Another way to regularize iterative learning algorithms (e.g. GD): partial_fit for n epochs and save the model has the lowest validation error

from copy import deepcopy
from sklearn.model_selection import train_test_split
from sklearn.metrics import mean_squared_error


## Create data

np.random.seed(29)
m = 100
X = 6 * np.random.rand(m, 1) - 3
y = 0.5 * X ** 2 + X + 2 + np.random.randn(m, 1)
epochs = 500
best_rmse = np.inf

x_train, x_test, y_train, y_test = train_test_split(X, y)

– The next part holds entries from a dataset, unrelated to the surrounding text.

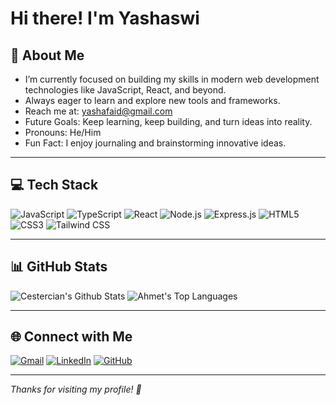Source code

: # Hi there! I'm Yashaswi

## 💫 About Me
-  I’m currently focused on building my skills in modern web development technologies like JavaScript, React, and beyond.  
-  Always eager to learn and explore new tools and frameworks.   
-  Reach me at: [yashafaid@gmail.com](mailto:yashafaid@gmail.com)  
-  Future Goals: Keep learning, keep building, and turn ideas into reality.  
-  Pronouns: He/Him  
-  Fun Fact: I enjoy journaling and brainstorming innovative ideas.

---

## 💻 Tech Stack

![JavaScript](https://img.shields.io/badge/-JavaScript-black?style=flat-square&logo=javascript)
![TypeScript](https://img.shields.io/badge/-TypeScript-3178c6?style=flat-square&logo=typescript&logoColor=white)
![React](https://img.shields.io/badge/-React-61dafb?style=flat-square&logo=react&logoColor=black)
![Node.js](https://img.shields.io/badge/-Node.js-339933?style=flat-square&logo=node.js&logoColor=white)
![Express.js](https://img.shields.io/badge/-Express.js-000000?style=flat-square&logo=express&logoColor=white)
![HTML5](https://img.shields.io/badge/-HTML5-e34f26?style=flat-square&logo=html5&logoColor=white)
![CSS3](https://img.shields.io/badge/-CSS3-1572b6?style=flat-square&logo=css3)
![Tailwind CSS](https://img.shields.io/badge/-Tailwind%20CSS-06b6d4?style=flat-square&logo=tailwind-css&logoColor=white)

---

## 📊 GitHub Stats

<div style="display:inline-block;">
  <img alt="Cestercian's Github Stats" src="https://github-readme-stats.vercel.app/api?username=cestercian&show_icons=true&count_private=false&theme=react&hide_border=true&bg_color=0D1117&hide_title=true&disable_animations=true&number_format=long&show=reviews&include_all_commits=true&hide=contribs,issues" />
  <img alt="Ahmet's Top Languages" src="https://github-readme-stats.vercel.app/api/top-langs/?username=cestercian&langs_count=8&count_private=true&layout=compact&theme=react&hide_border=true&bg_color=0D1117" />
</div>


---

## 🌐 Connect with Me

[![Gmail](https://img.shields.io/badge/-Gmail-D14836?style=flat-square&logo=gmail&logoColor=white)](mailto:yashafaid@gmail.com)
[![LinkedIn](https://img.shields.io/badge/-LinkedIn-blue?style=flat-square&logo=linkedin&logoColor=white)](https://www.linkedin.com/in/cestercian/)
[![GitHub](https://img.shields.io/badge/-GitHub-181717?style=flat-square&logo=github&logoColor=white)](https://github.com/cestercian)

---

*Thanks for visiting my profile! 🚀*
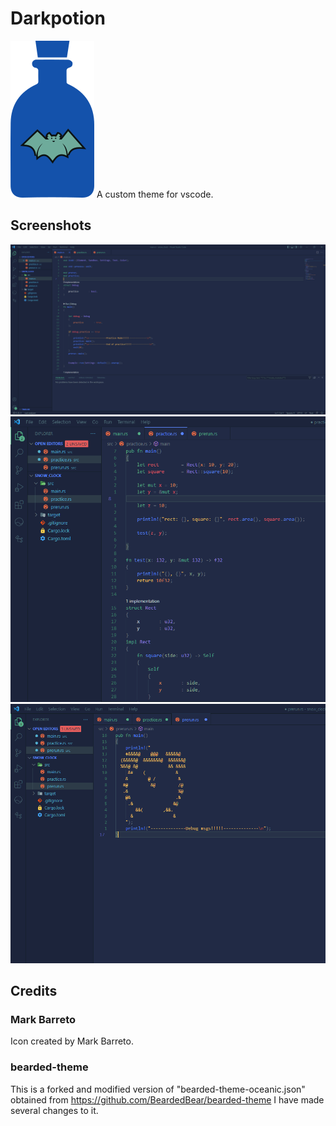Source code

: # Darkpotion
![GitHub Logo](/assets/icon_larger.png)
A custom theme for vscode.


## Screenshots
![GitHub Logo](/assets/screenshots/main.png)
![GitHub Logo](/assets/screenshots/closer_shot.png)
![GitHub Logo](/assets/screenshots/clock.png)

## Credits

### Mark Barreto
Icon created by Mark Barreto.

### bearded-theme
This is a forked and modified version of "bearded-theme-oceanic.json" obtained from https://github.com/BeardedBear/bearded-theme
I have made several changes to it.

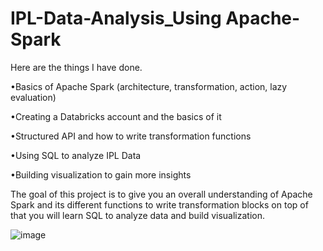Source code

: # IPL-Data-Analysis_Using Apache-Spark

Here are the things I have done.

•Basics of Apache Spark (architecture, transformation, action, lazy evaluation)

•Creating a Databricks account and the basics of it

•Structured API and how to write transformation functions

•Using SQL to analyze IPL Data

•Building visualization to gain more insights

The goal of this project is to give you an overall understanding of Apache Spark and its different functions to write transformation blocks on top of that you will learn SQL to analyze data and build visualization.

![image](https://github.com/soham7998/IPL-Data-Analysis_Using-Apache-Spark/assets/112894790/67c9b31a-02fc-4654-a448-a766965f9e90)
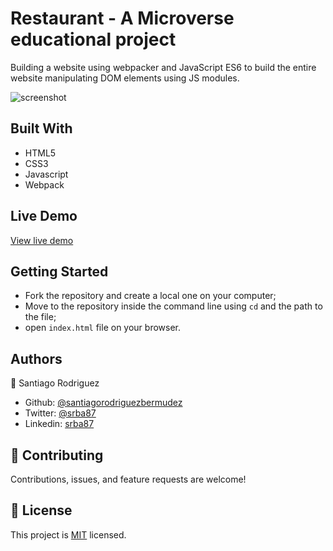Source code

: # Restaurant - A Microverse educational project

Building a website using webpacker and JavaScript ES6 to build the entire website manipulating DOM elements using JS modules.

![screenshot](./dist/assets/images/home_screenshot.png)

## Built With

-   HTML5
-   CSS3
-   Javascript
-   Webpack

## Live Demo

[View live demo](https://raw.githack.com/santiagorodriguezbermudez/restaurant/feature-restaurant-page/dist/index.html)

## Getting Started

- Fork the repository and create a local one on your computer;
- Move to the repository inside the command line using `cd` and the path to the file;
- open `index.html` file on your browser.

## Authors

👤 Santiago Rodriguez
- Github: [@santiagorodriguezbermudez](https://github.com/santiagorodriguezbermudez)
- Twitter: [@srba87](https://twitter.com/srba87)
- Linkedin: [srba87](https://linkedin.com/in/srba)

## 🤝 Contributing

Contributions, issues, and feature requests are welcome!

## 📝 License

This project is [MIT](LICENSE) licensed.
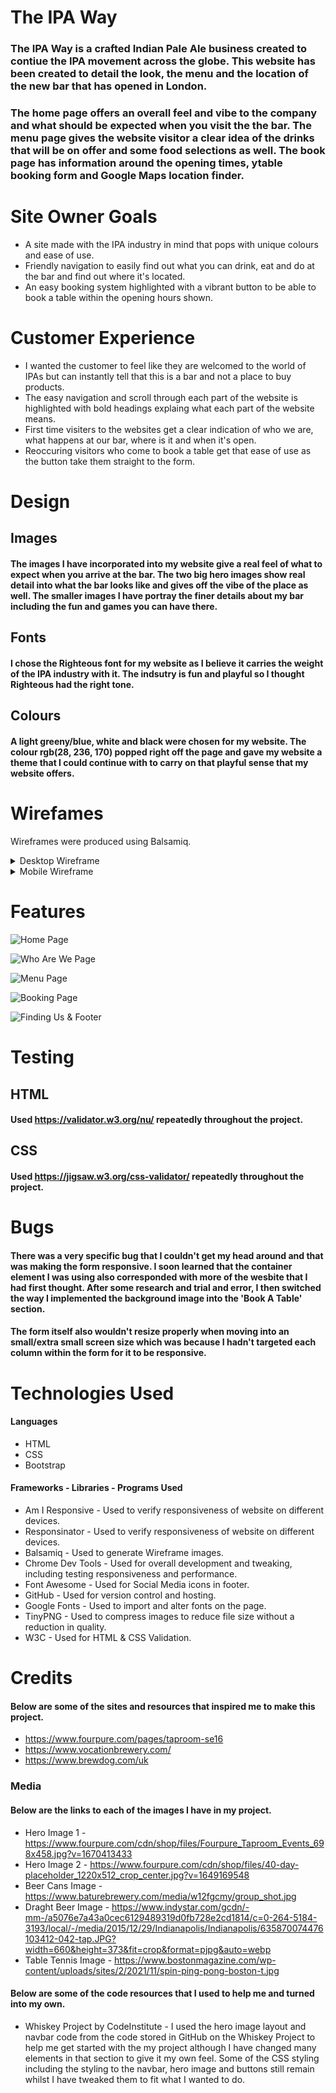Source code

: # The IPA Way

### The IPA Way is a crafted Indian Pale Ale business created to contiue the IPA movement across the globe. This website has been created to detail the look, the menu and the location of the new bar that has opened in London.
### The home page offers an overall feel and vibe to the company and what should be expected when you visit the the bar. The menu page gives the website visitor a clear idea of the drinks that will be on offer and some food selections as well. The book page has information around the opening times, ytable booking form and Google Maps location finder.

# Site Owner Goals

* A site made with the IPA industry in mind that pops with unique colours and ease of use.
* Friendly navigation to easily find out what you can drink, eat and do at the bar and find out where it's located.
* An easy booking system highlighted with a vibrant button to be able to book a table within the opening hours shown.

# Customer Experience

* I wanted the customer to feel like they are welcomed to the world of IPAs but can instantly tell that this is a bar and not a place to buy products.
* The easy navigation and scroll through each part of the website is highlighted with bold headings explaing what each part of the website means.
* First time visiters to the websites get a clear indication of who we are, what happens at our bar, where is it and when it's open.
* Reoccuring visitors who come to book a table get that ease of use as the button take them straight to the form.

# Design

## Images
#### The images I have incorporated into my website give a real feel of what to expect when you arrive at the bar. The two big hero images show real detail into what the bar looks like and gives off the vibe of the place as well. The smaller images I have portray the finer details about my bar including the fun and games you can have there.

## Fonts
#### I chose the Righteous font for my website as I believe it carries the weight of the IPA industry with it. The indsutry is fun and playful so I thought Righteous had the right tone.

## Colours
#### A light greeny/blue, white and black were chosen for my website. The colour rgb(28, 236, 170) popped right off the page and gave my website a theme that I could continue with to carry on that playful sense that my website offers.


# Wirefames
Wireframes were produced using Balsamiq. 

 <details>

 <summary>Desktop Wireframe</summary>

![Desktop Wireframe](assets/images/FullScreenWireframe.png)
 </details>

 <details>
    <summary>Mobile Wireframe</summary>

![Mobile Wireframe](assets/images/PhoneScreenWireframe.png)
 </details>

# Features
![Home Page](assets/images/HomePage.png)

![Who Are We Page](assets/images/WhoAreWe.png)

![Menu Page](assets/images/MenuPage.png)

![Booking Page](assets/images/BookingPage.png)

![Finding Us & Footer](assets/image/FindingUsFooter.png)

# Testing
## HTML
#### Used https://validator.w3.org/nu/ repeatedly throughout the project.

## CSS 
#### Used https://jigsaw.w3.org/css-validator/ repeatedly throughout the project.


# Bugs

#### There was a very specific bug that I couldn't get my head around and that was making the form responsive. I soon learned that the container element I was using also corresponded with more of the wesbite that I had first thought. After some research and trial and error, I then switched the way I implemented the background image into the 'Book A Table' section. 

#### The form itself also wouldn't resize properly when moving into an small/extra small screen size which was because I hadn't targeted each column within the form for it to be responsive.


# Technologies Used
#### Languages
* HTML
* CSS
* Bootstrap

#### Frameworks - Libraries - Programs Used
* Am I Responsive - Used to verify responsiveness of website on different devices.
* Responsinator - Used to verify responsiveness of website on different devices.
* Balsamiq - Used to generate Wireframe images.
* Chrome Dev Tools - Used for overall development and tweaking, including testing responsiveness and performance.
* Font Awesome - Used for Social Media icons in footer.
* GitHub - Used for version control and hosting.
* Google Fonts - Used to import and alter fonts on the page.
* TinyPNG - Used to compress images to reduce file size without a reduction in quality.
* W3C - Used for HTML & CSS Validation.


# Credits
#### Below are some of the sites and resources that inspired me to make this project.
* https://www.fourpure.com/pages/taproom-se16
* https://www.vocationbrewery.com/
* https://www.brewdog.com/uk

### Media
#### Below are the links to each of the images I have in my project.
* Hero Image 1 - https://www.fourpure.com/cdn/shop/files/Fourpure_Taproom_Events_698x458.jpg?v=1670413433
* Hero Image 2 - https://www.fourpure.com/cdn/shop/files/40-day-placeholder_1220x512_crop_center.jpg?v=1649169548
* Beer Cans Image - https://www.baturebrewery.com/media/w12fgcmy/group_shot.jpg
* Draght Beer Image - https://www.indystar.com/gcdn/-mm-/a5076e7a43a0cec6129489319d0fb728e2cd1814/c=0-264-5184-3193/local/-/media/2015/12/29/Indianapolis/Indianapolis/635870074476103412-042-tap.JPG?width=660&height=373&fit=crop&format=pjpg&auto=webp
* Table Tennis Image - https://www.bostonmagazine.com/wp-content/uploads/sites/2/2021/11/spin-ping-pong-boston-t.jpg

#### Below are some of the code resources that I used to help me and turned into my own.
* Whiskey Project by CodeInstitute - I used the hero image layout and navbar code from the code stored in GitHub on the Whiskey Project to help me get started with the my project although I have changed many elements in that section to give it my own feel. Some of the CSS styling including the styling to the navbar, hero image and buttons still remain whilst I have tweaked them to fit what I wanted to do.



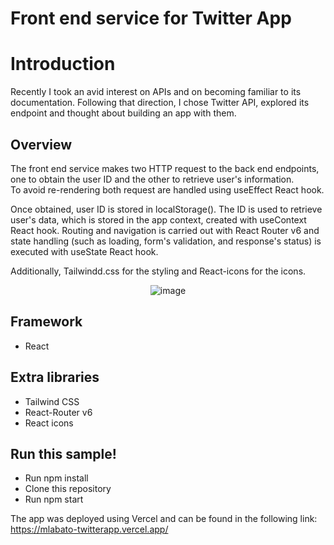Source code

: # Front end service for Twitter App 

# Introduction
Recently I took an avid interest on APIs and on becoming familiar to its documentation. Following that direction, I chose Twitter API, explored its endpoint and thought about building an app with them.

## Overview
The front end service makes two HTTP request to the back end endpoints, one to obtain the user ID and the other to retrieve user's information.  
To avoid re-rendering both request are handled using useEffect React hook.  

Once obtained, user ID is stored in localStorage(). The ID is used to retrieve user's data, which is stored in the app context, created with useContext React hook. 
Routing and navigation is carried out with React Router v6 and state handling (such as loading, form's validation, and response's status) is executed with useState React hook.  

Additionally, Tailwindd.css for the styling and React-icons for the icons.  

<p align="center">
  <img src="https://cms-assets.tutsplus.com/cdn-cgi/image/width=562/uploads/users/317/posts/22192/image/streaming-intro-1_1.png" alt="image"/>
</p>

## Framework
- React

## Extra libraries
- Tailwind CSS
- React-Router v6
- React icons

## Run this sample!
- Run npm install
- Clone this repository
- Run npm start

The app was deployed using Vercel and can be found in the following link:  
https://mlabato-twitterapp.vercel.app/
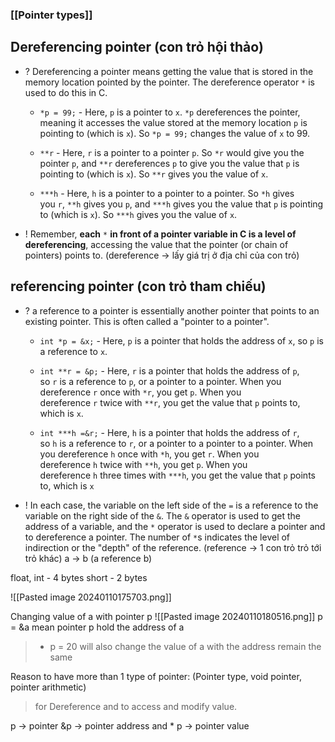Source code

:### [[Pointer types]]

## Dereferencing pointer (con trỏ hội thảo) 
+ ? Dereferencing a pointer means getting the value that is stored in the memory location pointed by the pointer. The dereference operator `*` is used to do this in C.
	+  `*p = 99;` - Here, `p` is a pointer to `x`. `*p` dereferences the pointer, meaning it accesses the value stored at the memory location `p` is pointing to (which is `x`). So `*p = 99;` changes the value of `x` to 99.
 
	+ `**r` - Here, `r` is a pointer to a pointer `p`. So `*r` would give you the pointer `p`, and `**r` dereferences `p` to give you the value that `p` is pointing to (which is `x`). So `**r` gives you the value of `x`.
    
	+ `***h` - Here, `h` is a pointer to a pointer to a pointer. So `*h` gives you `r`, `**h` gives you `p`, and `***h` gives you the value that `p` is pointing to (which is `x`). So `***h` gives you the value of `x`.
	
+ !  Remember, **each** `*` **in front of a pointer variable in C is a level of dereferencing**, accessing the value that the pointer (or chain of pointers) points to.
(dereference -> lấy giá trị ở địa chỉ của con trỏ)

## referencing pointer (con trỏ tham chiếu)
+ ? a reference to a pointer is essentially another pointer that points to an existing pointer. This is often called a "pointer to a pointer".
	+ `int *p = &x;` - Here, `p` is a pointer that holds the address of `x`, so `p` is a reference to `x`.
    
	+ `int **r = &p;` - Here, `r` is a pointer that holds the address of `p`, so `r` is a reference to `p`, or a pointer to a pointer. When you dereference `r` once with `*r`, you get `p`. When you dereference `r` twice with `**r`, you get the value that `p` points to, which is `x`.
    
	+ `int ***h =&r;` - Here, `h` is a pointer that holds the address of `r`, so `h` is a reference to `r`, or a pointer to a pointer to a pointer. When you dereference `h` once with `*h`, you get `r`. When you dereference `h` twice with `**h`, you get `p`. When you dereference `h` three times with `***h`, you get the value that `p` points to, which is `x`
	  
+ ! In each case, the variable on the left side of the `=` is a reference to the variable on the right side of the `&`. The `&` operator is used to get the address of a variable, and the `*` operator is used to declare a pointer and to dereference a pointer. The number of `*`s indicates the level of indirection or the "depth" of the reference.
(reference -> 1 con trỏ trỏ tới trỏ khác)
a -> b (a reference b)

float, int - 4 bytes
short - 2 bytes

![[Pasted image 20240110175703.png]]

Changing value of a with pointer p
![[Pasted image 20240110180516.png]]
p = &a mean pointer p hold the address of a
> * p = 20  will also change the value of a with the address remain the same


Reason to have more than 1 type of pointer:
(Pointer type, void pointer, pointer arithmetic)
> for Dereference and to access and modify value.

p -> pointer
&p -> pointer address 
and * p -> pointer value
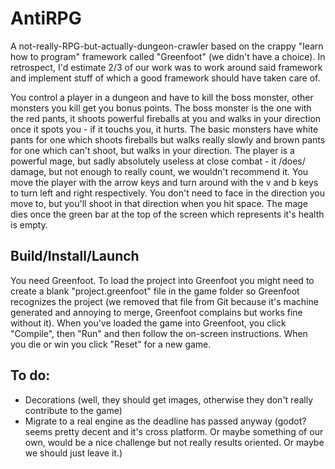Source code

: # AntiRPG

A not-really-RPG-but-actually-dungeon-crawler based on the crappy "learn how to program" framework called "Greenfoot" (we didn't have a choice).
In retrospect, I'd estimate 2/3 of our work was to work around said framework and implement stuff of which a good framework should have taken care of.

You control a player in a dungeon and have to kill the boss monster, other monsters you kill get you bonus points. The boss monster is the one with the red pants, it shoots powerful fireballs at you and walks in your direction once it spots you - if it touchs you, it hurts. The basic monsters have white pants for one which shoots fireballs but walks really slowly and brown pants for one which can't shoot, but walks in your direction.
The player is a powerful mage, but sadly absolutely useless at close combat - it /does/ damage, but not enough to really count, we wouldn't recommend it.
You move the player with the arrow keys and turn around with the v and b keys to turn left and right respectively. You don't need to face in the direction you move to, but you'll shoot in that direction when you hit space.
The mage dies once the green bar at the top of the screen which represents it's health is empty.

## Build/Install/Launch

You need Greenfoot. To load the project into Greenfoot you might need to create a blank "project.greenfoot" file in the game folder so Greenfoot recognizes the project (we removed that file from Git because it's machine generated and annoying to merge, Greenfoot complains but works fine without it).
When you've loaded the game into Greenfoot, you click "Compile", then "Run" and then follow the on-screen instructions. When you die or win you click "Reset" for a new game.

## To do:
* Decorations (well, they should get images, otherwise they don't really contribute to the game)
* Migrate to a real engine as the deadline has passed anyway (godot? seems pretty decent and it's cross platform. Or maybe something of our own, would be a nice challenge but not really results oriented. Or maybe we should just leave it.)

preprocessing = make_pipeline(PolynomialFeatures(degree=90, include_bias=False), StandardScaler())
X_train = preprocessing.fit_transform(x_train)
X_test = preprocessing.transform(x_test)


sgd = SGDRegressor(penalty='elasticnet', alpha=0.01, l1_ratio=0.5, eta0=0.001, random_state=29)

for epoch in range(epochs):
    sgd.partial_fit(X_train, y_train.ravel())
    y_pred = sgd.predict(X_test)
    rmse = mean_squared_error(y_test, y_pred, squared=False)
    if rmse < best_rmse:
        best_rmse = rmse
        best_model = deepcopy(sgd)

y_pred = best_model.predict(X_test)


## Another way to apply early stopping

# sgd = SGDRegressor(penalty='elasticnet', alpha=0.01, l1_ratio=0.5, max_iter = 2000, tol=0.00001, shuffle=True, random_state=29, learning_rate='invscaling', eta0=0.001, early_stopping=True, validation_fraction=0.25, n_iter_no_change=10)
# sgd.fit(X_train, y_train.ravel())
# y_pred = sgd.predict(X_test)
print('RMSE: %.2f' % mean_squared_error(y_test, y_pred))
RMSE: 0.67

partial_fit: max_iter=1 (fit 1 epoch per calling); learn incrementally from a mini-batch of instances => useful when data is not fit into memory

fit: train model from scratch (all instances at once)

fit(warm_start=True) = partial_fit: allow learning from the weights of previous fit

copy.deepcopy(): copies both the model’s hyperparameters and the learned parameters

sklearn.base.clone() only copies the model’s hyperparameters.